I went to see a general neurologist in February due to extreme, atypical migraines. After a preliminary MRI and lumbar puncture, I was sent to see a specialist at Emory. Finally after months of confusion and uncertainty of my diagnosis, I was told for certain that I had Multiple Sclerosis. My heart sank. Although I was prepared to hear said diagnosis, it was still nothing short of shocking; surreal; terrifying. While crying in the waiting room after my appointment, I saw a middle-aged man slowly pacing around with assistance from a walker; suffering and dying from ALS-- a disease that would make one beg for cancer. Ever since then I've been especially thankful for my legs.
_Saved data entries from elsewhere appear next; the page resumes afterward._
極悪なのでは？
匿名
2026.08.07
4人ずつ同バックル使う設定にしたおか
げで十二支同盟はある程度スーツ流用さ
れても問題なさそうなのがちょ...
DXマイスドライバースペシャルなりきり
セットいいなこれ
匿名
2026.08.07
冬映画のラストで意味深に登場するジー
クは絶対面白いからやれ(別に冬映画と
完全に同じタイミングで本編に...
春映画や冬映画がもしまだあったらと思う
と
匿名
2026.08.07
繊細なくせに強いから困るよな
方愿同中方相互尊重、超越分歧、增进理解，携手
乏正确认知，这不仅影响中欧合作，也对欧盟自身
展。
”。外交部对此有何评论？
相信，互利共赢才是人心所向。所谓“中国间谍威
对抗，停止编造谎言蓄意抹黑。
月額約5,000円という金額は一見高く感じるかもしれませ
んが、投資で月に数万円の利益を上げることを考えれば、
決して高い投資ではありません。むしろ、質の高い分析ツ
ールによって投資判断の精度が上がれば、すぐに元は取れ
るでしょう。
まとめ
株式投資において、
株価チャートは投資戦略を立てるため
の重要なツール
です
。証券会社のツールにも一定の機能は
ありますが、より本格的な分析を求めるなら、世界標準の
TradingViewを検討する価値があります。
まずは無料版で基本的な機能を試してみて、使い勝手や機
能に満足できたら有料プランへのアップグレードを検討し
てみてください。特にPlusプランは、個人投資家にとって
I would return back to Emory after I finished up school for a follow up appointment to look at options for treatments. During the time passed I had been on many drugs including Topamax, Lyrica, and Verapamil, with no success. Anyway, I traveled back to Emory, nervous but confident, as my MS specialist is nothing short of brilliant, to find that my MS lesions (found on my brain during the first MRI) had advanced to my spine, causing pausy of the hands, nerve irritation, and numbness of the arms and legs. I left feeling a little shorter and a lot more worried than I had been before.

My parents and I collectively decided to get another opinion, I was given appointment to the Atlanta MS Center and also to Shepherds Spine Hospital. I accepted the Atlanta MS appointment and am waiting anxiously until my appointment next week. I was told at Emory to decide which treatment to start and when to start it. I'm still overwhelmed by those commands, but have none the less done my research on all four MS drugs.


I am terrified of what my future holds. I am exhausted from the sickness. And I am wishing with every bone in my body that someone would find a way to cure this.